Video (02:14) Twins infielder Eduardo Escobar says he grew angry when Rays third baseman Daniel Robertson yelled at him during Escobar's seventh-inning at-bat Sunday, setting off two bench-clearing confrontations.

The Twins trailed 4-1 as the seventh inning opened, but they put together three consecutive singles to tie the score, the last a bouncer over third base by Dozier that drove in one run on its own, then a second when Tampa Bay first baseman C.J. Cron threw wildly trying to prevent Eddie Rosario from taking an extra base.

Then, with Dozier on third and the Rays infielders shifted far toward right field, reliever Diego Castillo flinched when Dozier faked a steal of home plate. When umpire Quinn Wolcott ruled it a balk, Dozier yelled and lifted his hands in triumph as he bounced home with the go-ahead run.

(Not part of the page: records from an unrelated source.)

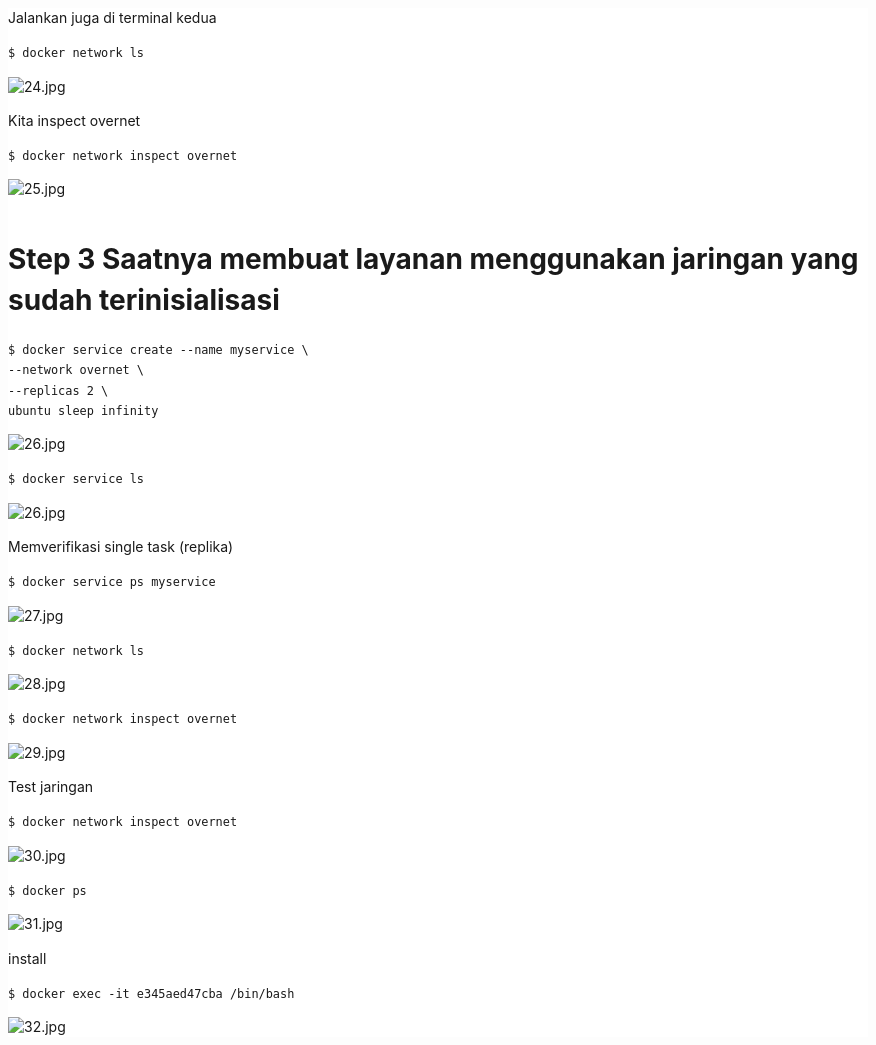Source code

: Jalankan juga di terminal kedua 
	
	$ docker network ls

![24.jpg](https://raw.githubusercontent.com/rbp-x/tekn-cloud-computing/main/minggu-10/Pict/24.docker_network_ls_on_second_console.jpg)

Kita inspect overnet

	$ docker network inspect overnet

![25.jpg](https://raw.githubusercontent.com/rbp-x/tekn-cloud-computing/main/minggu-10/Pict/25.docker_network_overnet.jpg)

# Step 3 Saatnya membuat layanan menggunakan jaringan yang sudah terinisialisasi

	$ docker service create --name myservice \
	--network overnet \
	--replicas 2 \
	ubuntu sleep infinity	
	
![26.jpg](https://raw.githubusercontent.com/rbp-x/tekn-cloud-computing/main/minggu-10/Pict/26.create_service.jpg)
	
	$ docker service ls

![26.jpg](https://raw.githubusercontent.com/rbp-x/tekn-cloud-computing/main/minggu-10/Pict/26.create_service_ls.jpg)

Memverifikasi single task (replika)

	$ docker service ps myservice

![27.jpg](https://raw.githubusercontent.com/rbp-x/tekn-cloud-computing/main/minggu-10/Pict/27.docker_service_ps.jpg)

	$ docker network ls

![28.jpg](https://raw.githubusercontent.com/rbp-x/tekn-cloud-computing/main/minggu-10/Pict/28.docker_network_ls.jpg)

	$ docker network inspect overnet

![29.jpg](https://raw.githubusercontent.com/rbp-x/tekn-cloud-computing/main/minggu-10/Pict/29.docker_network_ls_inspect.jpg)

Test jaringan 

	$ docker network inspect overnet

![30.jpg](https://raw.githubusercontent.com/rbp-x/tekn-cloud-computing/main/minggu-10/Pict/30.docker_network_inspect_overnet.jpg)

	$ docker ps

![31.jpg](https://raw.githubusercontent.com/rbp-x/tekn-cloud-computing/main/minggu-10/Pict/31.%20docker_ps.jpg)

install 
	
	$ docker exec -it e345aed47cba /bin/bash

![32.jpg](https://raw.githubusercontent.com/rbp-x/tekn-cloud-computing/main/minggu-10/Pict/32.docker_exec.jpg)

The two bench-clearing incidents soon followed, but they served as mere appetizers for the rallies still to come. The Rays responded by retaking the lead in the eighth, with Jesus Sucre driving in two runs with a two-out double.

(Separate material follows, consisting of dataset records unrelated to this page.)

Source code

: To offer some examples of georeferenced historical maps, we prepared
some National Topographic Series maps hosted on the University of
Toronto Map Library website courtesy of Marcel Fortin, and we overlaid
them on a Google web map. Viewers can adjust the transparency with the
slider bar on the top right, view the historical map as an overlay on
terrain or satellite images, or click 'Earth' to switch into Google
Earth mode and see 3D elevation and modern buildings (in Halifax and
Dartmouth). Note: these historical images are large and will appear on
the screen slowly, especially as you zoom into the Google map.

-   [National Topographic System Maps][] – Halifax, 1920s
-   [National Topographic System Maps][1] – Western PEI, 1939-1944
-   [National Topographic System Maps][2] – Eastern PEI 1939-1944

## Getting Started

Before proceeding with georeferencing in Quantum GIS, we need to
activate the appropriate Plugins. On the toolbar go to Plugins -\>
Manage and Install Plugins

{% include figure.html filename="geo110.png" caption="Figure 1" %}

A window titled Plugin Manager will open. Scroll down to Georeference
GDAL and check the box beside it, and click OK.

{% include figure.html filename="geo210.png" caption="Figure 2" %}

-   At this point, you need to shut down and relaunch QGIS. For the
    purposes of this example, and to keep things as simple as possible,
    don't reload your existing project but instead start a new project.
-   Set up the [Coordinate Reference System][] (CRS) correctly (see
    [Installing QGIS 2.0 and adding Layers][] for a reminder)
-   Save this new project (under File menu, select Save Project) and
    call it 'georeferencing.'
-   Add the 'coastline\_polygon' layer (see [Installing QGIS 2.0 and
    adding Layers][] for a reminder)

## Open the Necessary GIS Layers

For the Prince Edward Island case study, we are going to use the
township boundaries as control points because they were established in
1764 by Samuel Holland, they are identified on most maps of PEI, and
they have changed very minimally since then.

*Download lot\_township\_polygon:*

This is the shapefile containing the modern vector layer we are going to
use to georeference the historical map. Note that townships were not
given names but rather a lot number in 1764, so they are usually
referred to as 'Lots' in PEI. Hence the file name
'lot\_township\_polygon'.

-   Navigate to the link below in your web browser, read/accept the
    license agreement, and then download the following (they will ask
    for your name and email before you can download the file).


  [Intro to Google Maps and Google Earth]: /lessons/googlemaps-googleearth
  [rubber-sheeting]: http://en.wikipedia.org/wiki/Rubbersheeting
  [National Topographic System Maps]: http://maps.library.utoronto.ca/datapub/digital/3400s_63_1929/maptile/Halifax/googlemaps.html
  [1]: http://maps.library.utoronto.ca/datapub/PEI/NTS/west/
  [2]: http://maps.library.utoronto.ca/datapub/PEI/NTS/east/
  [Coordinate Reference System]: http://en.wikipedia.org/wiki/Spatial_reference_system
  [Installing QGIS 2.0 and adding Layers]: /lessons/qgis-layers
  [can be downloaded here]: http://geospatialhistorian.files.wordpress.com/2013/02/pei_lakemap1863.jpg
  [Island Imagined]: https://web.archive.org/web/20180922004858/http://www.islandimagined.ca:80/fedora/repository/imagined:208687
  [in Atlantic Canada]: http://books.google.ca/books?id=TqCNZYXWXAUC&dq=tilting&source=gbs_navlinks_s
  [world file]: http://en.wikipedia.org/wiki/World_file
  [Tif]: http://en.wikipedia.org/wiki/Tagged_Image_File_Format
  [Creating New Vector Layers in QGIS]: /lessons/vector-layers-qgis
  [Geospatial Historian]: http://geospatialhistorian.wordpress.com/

The Twins took advantage of Rays wildness in their half, claiming the lead again when Joe Mauer drew a bases-loaded, four-pitch walk, and Rosario followed with a clutch go-ahead single. Jake Cave, though called out at the plate, appeared to score a second run, but a replay review failed to overturn the call.

With Rodney having been used in the fifth inning so he could catch a flight to Miami, Molitor relied on Trevor Hildenberger to finish out the game. But the sidearmer surrendered two hits, including Joey Wendle's two-out RBI single that sent the game to extra innings.

All of which set up, when the Twins came up once more, Dozier's big blast. Cave smacked a leadoff double off Andriese, the Rays' ninth pitcher of the day. After a sacrifice bunt, the Rays intentionally walked Mauer and Rosario to load the bases.

And Dozier knew what to do next.

"Andriese throws about 65 percent changeups, so I knew he was coming with it. Every pitch, I sat on it," Dozier said, and he finally got one he could crush. "To be honest, I didn't think it was going to be a homer. But it was out there far enough for one to score. That's all that matters."